Sunday, May 24, 2009

Rise and Shine

Our society is structured as if we are still an agrarian economy, and I'm really tired of it, or maybe just really tired. For most of us, there are no cows to milk at dawn, and electricity has been invented and is widely utilized. Then why must work, school, and so many things start/happen so early?

Yes, there are "morning people" (so I've heard- could be just a rumor), but not that many of them, thankfully. They say things like "Oh, but it's so peaceful in the morning, I can get so much done." It's peaceful because the rest of us are trying to get some sleep, but you are disturbing that by trying to get things done- and then being unproductive millstones about our necks when the afternoon arrives. And then at night we have to go home early because they're so tired.

The data is clear about worker and especially student productivity in the morning, yet we continue to structure our work and school days as though we are all farmers. Even the calendar- summer vacation!- is structured for the benefit of farming. It turns out that most of don't have to tend the crops in the summer, and instead the 14+ weeks off result in bored kids who have forgotten a great deal of the previous year's learning when they arrive back in school around Labor Day.

Please free us from the tyranny of the morning people, or at least keep them and their cheery chirping away from us.

3 Comments:

Blogger Erik Marks said...

I still find the 14 week summer vacation to be absolutely ludicrous. The typical grade school year in the United States is 180 days, or roughly 1440 hours of instruction assuming an eight hour day. I think it's pretty much a fact that no high school student learns anything following lunch, so it seems like a few weeks of summer vacation could easily be siphoned into shortening the average school day by an hour or two.

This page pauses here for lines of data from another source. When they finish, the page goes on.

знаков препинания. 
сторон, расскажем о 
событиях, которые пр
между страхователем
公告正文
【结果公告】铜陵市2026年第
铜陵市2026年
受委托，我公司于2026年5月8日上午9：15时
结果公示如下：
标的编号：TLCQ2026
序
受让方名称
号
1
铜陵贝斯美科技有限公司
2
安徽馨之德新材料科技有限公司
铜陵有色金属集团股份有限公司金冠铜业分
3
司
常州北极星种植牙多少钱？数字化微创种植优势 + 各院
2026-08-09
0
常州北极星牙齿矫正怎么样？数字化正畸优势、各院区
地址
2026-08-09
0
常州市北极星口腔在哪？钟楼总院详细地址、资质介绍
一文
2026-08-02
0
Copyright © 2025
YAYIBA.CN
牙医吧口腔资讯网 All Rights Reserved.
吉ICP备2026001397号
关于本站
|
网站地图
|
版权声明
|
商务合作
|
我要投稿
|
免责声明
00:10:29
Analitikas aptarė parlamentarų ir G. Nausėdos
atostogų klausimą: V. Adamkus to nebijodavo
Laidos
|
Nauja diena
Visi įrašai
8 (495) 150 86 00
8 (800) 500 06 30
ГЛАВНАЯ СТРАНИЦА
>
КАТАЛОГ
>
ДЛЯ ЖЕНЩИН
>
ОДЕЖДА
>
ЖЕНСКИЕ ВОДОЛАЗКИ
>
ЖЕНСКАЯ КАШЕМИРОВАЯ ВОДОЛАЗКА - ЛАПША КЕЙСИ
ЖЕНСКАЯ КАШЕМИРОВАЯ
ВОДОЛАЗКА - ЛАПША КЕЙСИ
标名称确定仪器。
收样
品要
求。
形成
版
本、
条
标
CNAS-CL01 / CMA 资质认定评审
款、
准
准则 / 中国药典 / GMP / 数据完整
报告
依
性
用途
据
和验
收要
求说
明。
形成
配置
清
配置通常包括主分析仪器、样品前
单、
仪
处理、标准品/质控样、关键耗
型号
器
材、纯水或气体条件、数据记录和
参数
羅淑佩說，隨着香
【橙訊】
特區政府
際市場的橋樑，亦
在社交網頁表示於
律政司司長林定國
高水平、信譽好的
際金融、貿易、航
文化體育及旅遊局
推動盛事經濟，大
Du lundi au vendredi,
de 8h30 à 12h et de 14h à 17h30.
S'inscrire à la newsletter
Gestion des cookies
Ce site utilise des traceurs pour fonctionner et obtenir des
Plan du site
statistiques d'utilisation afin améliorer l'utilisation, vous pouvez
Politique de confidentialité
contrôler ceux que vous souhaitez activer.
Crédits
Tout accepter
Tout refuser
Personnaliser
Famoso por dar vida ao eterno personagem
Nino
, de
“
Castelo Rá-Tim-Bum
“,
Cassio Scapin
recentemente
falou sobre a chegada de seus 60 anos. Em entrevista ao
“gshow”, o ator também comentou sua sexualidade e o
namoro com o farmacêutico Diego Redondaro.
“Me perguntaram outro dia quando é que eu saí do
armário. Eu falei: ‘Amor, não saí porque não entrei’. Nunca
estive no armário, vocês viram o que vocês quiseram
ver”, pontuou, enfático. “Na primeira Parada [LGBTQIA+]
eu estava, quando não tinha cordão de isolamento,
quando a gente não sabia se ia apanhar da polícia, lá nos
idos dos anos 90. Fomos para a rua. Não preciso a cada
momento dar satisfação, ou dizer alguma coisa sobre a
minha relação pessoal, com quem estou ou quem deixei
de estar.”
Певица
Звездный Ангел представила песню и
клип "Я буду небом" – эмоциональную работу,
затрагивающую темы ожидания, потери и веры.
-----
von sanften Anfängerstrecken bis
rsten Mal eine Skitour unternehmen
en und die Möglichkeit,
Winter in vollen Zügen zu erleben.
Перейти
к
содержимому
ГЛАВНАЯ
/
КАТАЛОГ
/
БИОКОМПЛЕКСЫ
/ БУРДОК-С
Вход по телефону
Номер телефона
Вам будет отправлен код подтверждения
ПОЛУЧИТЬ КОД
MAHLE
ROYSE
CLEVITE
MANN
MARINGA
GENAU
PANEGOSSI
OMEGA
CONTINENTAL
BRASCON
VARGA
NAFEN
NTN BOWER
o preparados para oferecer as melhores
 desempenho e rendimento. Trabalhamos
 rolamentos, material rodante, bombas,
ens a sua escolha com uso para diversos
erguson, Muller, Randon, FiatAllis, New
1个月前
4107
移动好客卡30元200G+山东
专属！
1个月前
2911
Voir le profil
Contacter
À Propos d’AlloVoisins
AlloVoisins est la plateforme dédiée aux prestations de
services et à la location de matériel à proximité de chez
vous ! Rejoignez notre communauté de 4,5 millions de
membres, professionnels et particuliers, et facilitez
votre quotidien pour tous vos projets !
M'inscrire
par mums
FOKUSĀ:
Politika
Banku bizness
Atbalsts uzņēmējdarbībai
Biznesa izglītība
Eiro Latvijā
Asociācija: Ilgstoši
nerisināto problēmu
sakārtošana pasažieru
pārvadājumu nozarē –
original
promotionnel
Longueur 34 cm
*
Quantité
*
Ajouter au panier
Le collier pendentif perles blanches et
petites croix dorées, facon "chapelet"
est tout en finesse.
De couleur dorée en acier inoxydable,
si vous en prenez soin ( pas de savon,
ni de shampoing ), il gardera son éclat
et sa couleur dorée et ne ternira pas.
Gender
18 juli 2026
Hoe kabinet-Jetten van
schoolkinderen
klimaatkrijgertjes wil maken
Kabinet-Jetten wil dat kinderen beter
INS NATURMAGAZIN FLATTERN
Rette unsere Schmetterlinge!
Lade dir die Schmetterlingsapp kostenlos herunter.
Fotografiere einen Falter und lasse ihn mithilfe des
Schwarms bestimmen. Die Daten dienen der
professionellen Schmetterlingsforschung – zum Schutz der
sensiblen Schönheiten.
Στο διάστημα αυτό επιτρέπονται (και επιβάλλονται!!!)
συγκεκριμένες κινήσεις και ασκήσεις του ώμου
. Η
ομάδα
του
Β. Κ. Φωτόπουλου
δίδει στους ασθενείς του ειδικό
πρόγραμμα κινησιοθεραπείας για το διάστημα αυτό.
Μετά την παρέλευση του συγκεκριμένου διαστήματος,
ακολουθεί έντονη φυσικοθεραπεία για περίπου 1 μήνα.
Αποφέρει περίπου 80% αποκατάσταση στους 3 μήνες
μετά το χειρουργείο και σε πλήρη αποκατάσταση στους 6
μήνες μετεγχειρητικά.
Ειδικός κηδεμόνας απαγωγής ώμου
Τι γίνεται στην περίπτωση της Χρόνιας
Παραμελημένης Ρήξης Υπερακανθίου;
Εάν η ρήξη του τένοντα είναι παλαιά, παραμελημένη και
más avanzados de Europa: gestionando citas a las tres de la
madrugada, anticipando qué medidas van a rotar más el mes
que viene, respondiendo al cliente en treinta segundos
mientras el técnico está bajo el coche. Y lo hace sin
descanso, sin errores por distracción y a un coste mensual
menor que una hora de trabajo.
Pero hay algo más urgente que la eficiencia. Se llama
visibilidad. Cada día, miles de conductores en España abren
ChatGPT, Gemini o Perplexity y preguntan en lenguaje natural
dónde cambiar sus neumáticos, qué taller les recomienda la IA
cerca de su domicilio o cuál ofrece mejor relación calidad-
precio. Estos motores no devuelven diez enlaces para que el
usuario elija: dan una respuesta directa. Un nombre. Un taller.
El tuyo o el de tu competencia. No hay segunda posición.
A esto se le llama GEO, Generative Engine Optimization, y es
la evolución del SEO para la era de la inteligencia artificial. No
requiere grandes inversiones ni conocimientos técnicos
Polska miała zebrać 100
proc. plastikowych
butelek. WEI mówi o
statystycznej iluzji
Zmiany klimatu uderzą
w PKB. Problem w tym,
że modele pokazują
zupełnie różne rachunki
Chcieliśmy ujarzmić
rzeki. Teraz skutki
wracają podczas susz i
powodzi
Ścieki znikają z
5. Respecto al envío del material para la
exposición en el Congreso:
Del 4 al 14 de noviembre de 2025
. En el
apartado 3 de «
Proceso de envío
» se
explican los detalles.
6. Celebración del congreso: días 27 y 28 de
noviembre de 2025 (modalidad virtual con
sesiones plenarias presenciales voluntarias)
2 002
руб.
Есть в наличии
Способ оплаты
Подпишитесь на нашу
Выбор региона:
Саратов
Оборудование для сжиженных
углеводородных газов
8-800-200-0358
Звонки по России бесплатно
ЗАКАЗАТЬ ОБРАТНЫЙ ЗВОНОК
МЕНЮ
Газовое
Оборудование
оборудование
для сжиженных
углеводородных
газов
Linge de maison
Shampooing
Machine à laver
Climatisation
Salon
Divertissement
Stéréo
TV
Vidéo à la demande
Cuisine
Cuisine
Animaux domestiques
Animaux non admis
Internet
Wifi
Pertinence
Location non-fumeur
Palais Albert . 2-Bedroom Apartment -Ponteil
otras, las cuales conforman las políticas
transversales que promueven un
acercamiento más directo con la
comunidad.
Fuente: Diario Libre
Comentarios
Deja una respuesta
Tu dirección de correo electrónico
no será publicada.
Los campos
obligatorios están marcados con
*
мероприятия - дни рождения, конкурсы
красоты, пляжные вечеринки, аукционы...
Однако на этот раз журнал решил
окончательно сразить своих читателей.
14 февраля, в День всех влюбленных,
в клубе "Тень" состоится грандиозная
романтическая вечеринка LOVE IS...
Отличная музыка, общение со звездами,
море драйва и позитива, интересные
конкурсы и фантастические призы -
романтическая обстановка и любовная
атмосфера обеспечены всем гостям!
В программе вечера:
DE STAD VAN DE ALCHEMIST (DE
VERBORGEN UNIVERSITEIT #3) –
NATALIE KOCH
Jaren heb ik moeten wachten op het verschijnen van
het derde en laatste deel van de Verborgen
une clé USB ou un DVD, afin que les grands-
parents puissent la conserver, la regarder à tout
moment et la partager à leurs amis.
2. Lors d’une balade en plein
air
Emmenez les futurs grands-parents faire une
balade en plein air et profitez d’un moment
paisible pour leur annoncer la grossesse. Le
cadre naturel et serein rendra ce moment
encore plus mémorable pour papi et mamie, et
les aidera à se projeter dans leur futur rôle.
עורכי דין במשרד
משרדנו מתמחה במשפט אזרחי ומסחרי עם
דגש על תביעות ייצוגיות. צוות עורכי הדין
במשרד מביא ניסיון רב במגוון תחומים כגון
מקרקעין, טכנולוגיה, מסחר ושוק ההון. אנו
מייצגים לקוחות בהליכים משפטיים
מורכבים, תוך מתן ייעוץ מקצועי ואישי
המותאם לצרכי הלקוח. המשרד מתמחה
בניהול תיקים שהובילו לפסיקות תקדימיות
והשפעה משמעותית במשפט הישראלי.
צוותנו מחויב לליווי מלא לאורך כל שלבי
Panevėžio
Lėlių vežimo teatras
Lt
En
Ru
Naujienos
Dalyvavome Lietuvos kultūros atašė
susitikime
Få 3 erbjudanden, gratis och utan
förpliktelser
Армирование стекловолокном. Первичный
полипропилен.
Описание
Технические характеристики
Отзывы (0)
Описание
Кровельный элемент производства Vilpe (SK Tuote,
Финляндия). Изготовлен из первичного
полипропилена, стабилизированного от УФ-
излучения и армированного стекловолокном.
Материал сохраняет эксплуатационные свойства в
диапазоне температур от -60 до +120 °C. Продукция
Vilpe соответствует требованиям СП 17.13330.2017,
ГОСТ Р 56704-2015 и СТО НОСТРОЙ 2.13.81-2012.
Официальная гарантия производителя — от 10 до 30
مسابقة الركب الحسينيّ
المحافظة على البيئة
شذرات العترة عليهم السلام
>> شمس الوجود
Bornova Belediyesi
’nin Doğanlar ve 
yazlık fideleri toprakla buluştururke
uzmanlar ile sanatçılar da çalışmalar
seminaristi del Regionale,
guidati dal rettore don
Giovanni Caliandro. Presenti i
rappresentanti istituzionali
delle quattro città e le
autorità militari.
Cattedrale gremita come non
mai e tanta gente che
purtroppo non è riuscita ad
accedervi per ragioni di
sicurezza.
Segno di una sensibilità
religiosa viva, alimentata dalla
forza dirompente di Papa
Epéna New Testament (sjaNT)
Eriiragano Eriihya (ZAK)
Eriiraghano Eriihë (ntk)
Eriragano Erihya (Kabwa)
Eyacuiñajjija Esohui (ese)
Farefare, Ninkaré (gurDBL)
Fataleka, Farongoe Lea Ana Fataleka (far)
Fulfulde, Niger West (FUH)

I find it ridiculous that high school students- kids, essentially- are stuck at a 40 hour a week job where they're generally made to feel alienated and miserable in the hands of overworked and out of touch faculty. This is accompanied by another 40 hours of required homework assignments, a built in expectation that students should participate in extracurricular activities, participate in community service, and required layers upon layers of standardized tests to take outside of school hours. This leaves approximately seventeen minutes a month for the poor saps to take up a hobby, much less discover themselves or figure out what they want to actually do for the rest of their lives. God help them if they're not socially acclimated either.

Don't get me started on the absolutely backwards way the public schools were scheduled in Attleboro either- elementary school starts at 9:30 and high school starts at about 7. Is there anyone less awake at 6 in the morning than a high school student, and is there anyone more awake at 6 in the morning than a 7 year old kid?

June 5, 2009 at 7:09 PM  
Blogger Dead Man Blogging said...

Great points, though I never thought that a high school student could learn anything before noon. Also, I wonder whether keeping kids busy is mostly just to keep them out of trouble. Love the last paragraph.

July 25, 2009 at 12:38 AM  
Blogger Erik Marks said...

Also, I wonder whether keeping kids busy is mostly just to keep them out of trouble.

This is probably the intent, though I gotta wonder if it has the intended results. I don't think I can count the number of people I know who turned to drugs or alcohol in their high school years, and I wouldn't be shocked if it's because it was a fast and convenient way to deal with the stress of classes.

I just remember the bureaucracy of high school, where even if you were really learning something you wanted to learn and you were being productive, it was also IMPERATIVE THAT YOU LEARN CALCULUS RIGHT NOW. I dislike the notion that a devoted student should have to divert themselves from something they want to learn for the sake of meeting some arbitrary standard for Mathematics or English. I was pretty good at being a generalist in high school, and I really felt for the people who busted themselves up trying to pass math, English, history, or science classes while neglecting classes that catered to their talents. I had a few truly talented friends who had a knack for film making and 3D animation who just barely squeezed out a diploma because of math requirements- which, pardon my french, is crap and a fast way to dampen any enthusiasm for education. Maybe I'm naive for thinking that many high school students really do want to learn things that interest them.

At least when this kind of thing comes up at the college level, you're only taking classes for maybe 2-4 hours a day for three or four days a week, instead of 8 hours for five days a week. That certainly takes the sting out of being condescended to by a German professor for having the gall to not magically understand Biology as a fourth year CIS major.